By John J. “Ski” Sygielski, MBA, Ed.D., president and CEO of HACC, Central Pennsylvania’s Community College
Published by PennLive, Feb. 20, 2021
Without the contributions of Black educators such as Mary McLeod Bethune, a civil rights leader, teacher and founder of Bethune-Cookman College which set the educational standards for black colleges, and Nathan Hare, who created the first Black Studies Program in 1968, higher education would not be what it is today. There are thousands of examples of what’s best about humanity among the Black members of the community at HACC, Central Pennsylvania’s Community College. Our College hopes to emulate the creativity, kindness, intelligence, resilience and generosity we see in them every day. Here are examples of just a few of the many Black individuals who represent what is best about HACC. In celebration of Black Heritage Month, we celebrate you!
Karen Morris-Priester, M.D., is a HACC alumna who personifies perseverance. Growing up in the projects of Harrisburg, Karen remembers watching in awe as doctors cared for her ailing grandmother. At that moment, she decided she would someday join their ranks. She didn’t start her college education at HACC until age 30, but she persevered, and became the first grandmother to graduate from Yale Medical School in 2007.
HACC nursing instructor Virginia Mickens has taught our area’s nurses for over 30 years. She knows that she is giving them more than just a medical education. She shared with us, “I believe that what I teach is just as important as what the students have learned about themselves in the whole educational process.”
College classes are challenging, but imagine what it’s like to take college-level classes in a language you barely know.

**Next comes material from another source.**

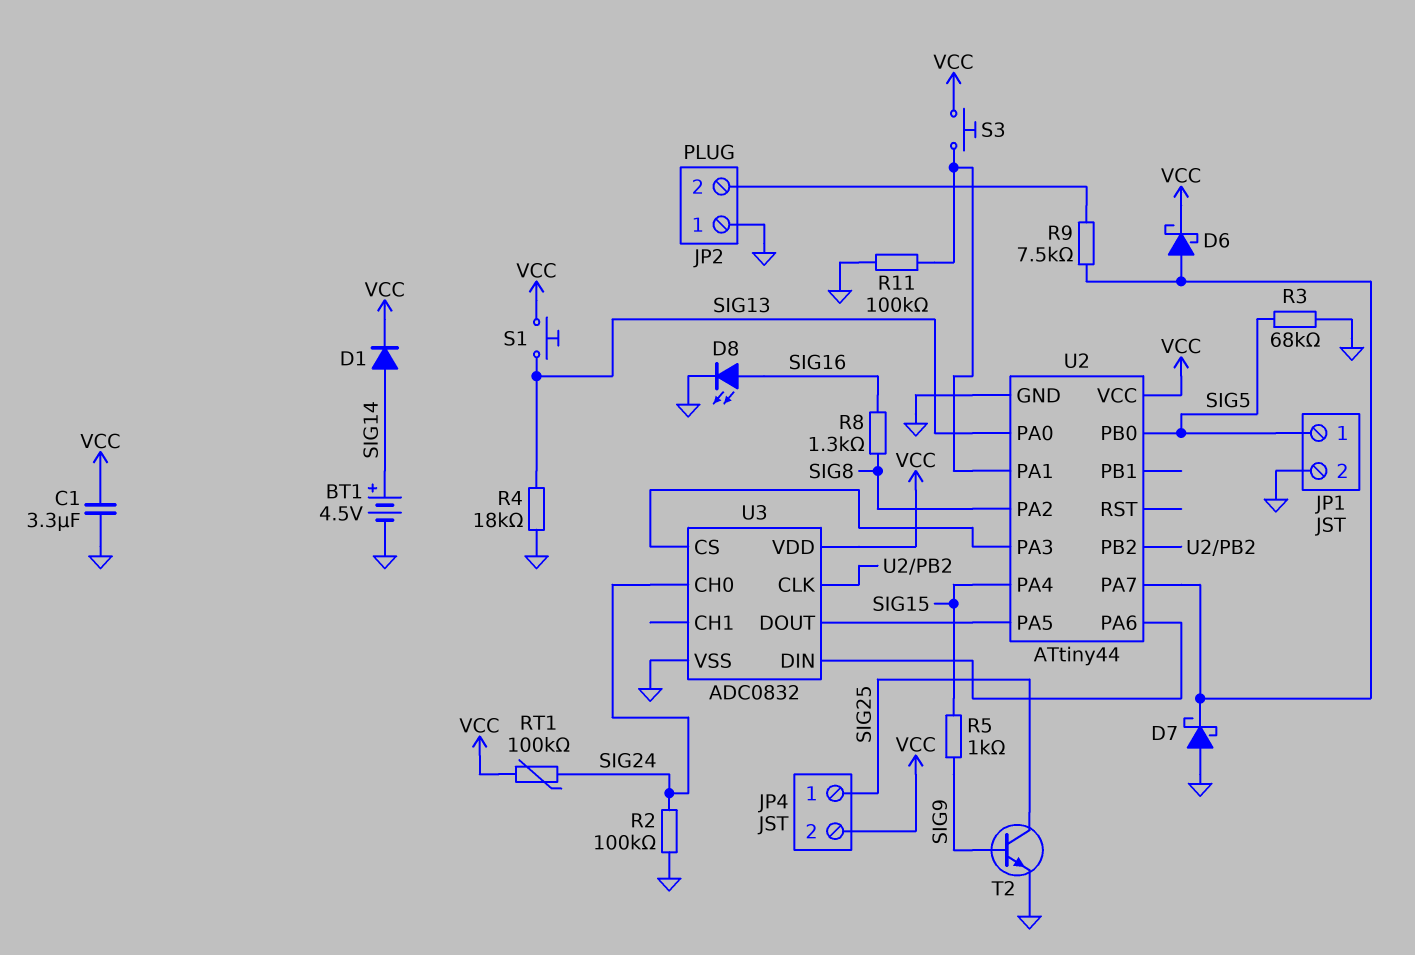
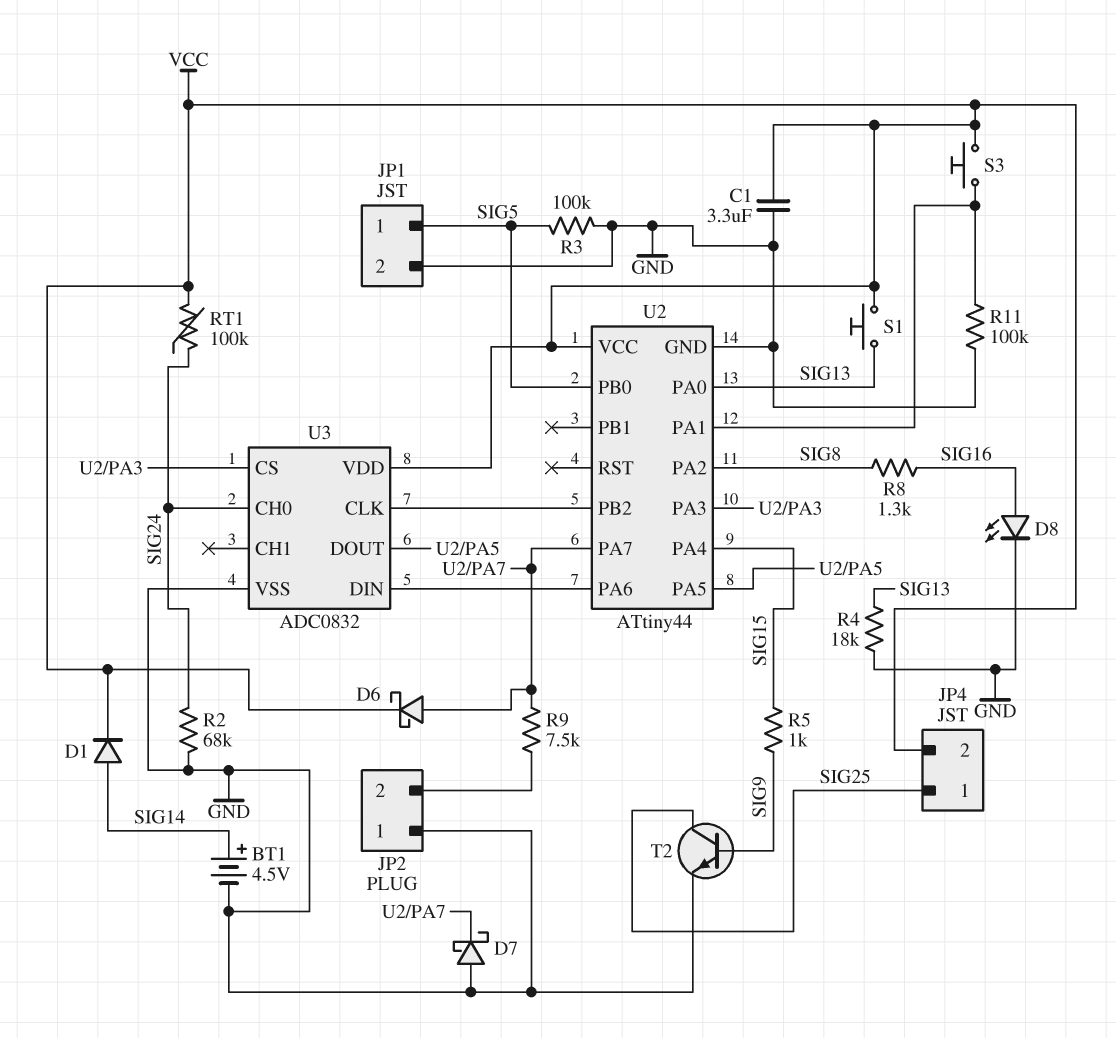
R2: 100k (GND, SIG24) -> 68k (GND, SIG24)
R3: 68k (GND, SIG5) -> 100k (GND, SIG5)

HACC student Bachir came to us from Niger on the advice of his brother-in-law, who also went to HACC and encouraged Bachir to apply. In addition to acquiring new language skills with our English as a Second Language (ESL) classes, he wanted to take on a new challenge, completing a bachelor’s degree after HACC.
One of our younger alumnae, Brianna Campbell, is paving a bright future for herself. Having graduated from HACC and Cornell University, she shared her best wishes to our 2020 graduating classes, “Remember to give boldly back into the people and communities that got you where you are today.” We cannot wait to see what Brianna achieves!
HACC human services student Corrie wants to use her degree to give back to her community. Her goal is “starting my own non-profit organization to assist the community homelessness and domestic violence concerns in young adults.”
After HACC student Jemell was in and out of prison over 25 years, he decided it was time for a change. He earned his GED in prison and enrolled at HACC for business classes after his release. He shared with us, “Once I was released from prison, I worked minimum wage jobs while spending time mentoring young people from at-risk communities. I would tell them, ‘I walked the same streets as you, I made a lot of the same mistakes as you. You don’t have to go that way. Just do things the right way, and your life will be better.’” Jemell shares his story in his book, “From D.O.C. to C.E.O.”
HACC alumnus Donald Pollard’s education path took him to an MBA in fashion management from LIM College in New York, but he returned to Central Pennsylvania to invest in his community. In 2017, Donald spoke at TEDxHarrisburg. His advice to prospective students – “Listen to your heart, find what drives you, what motivates you.”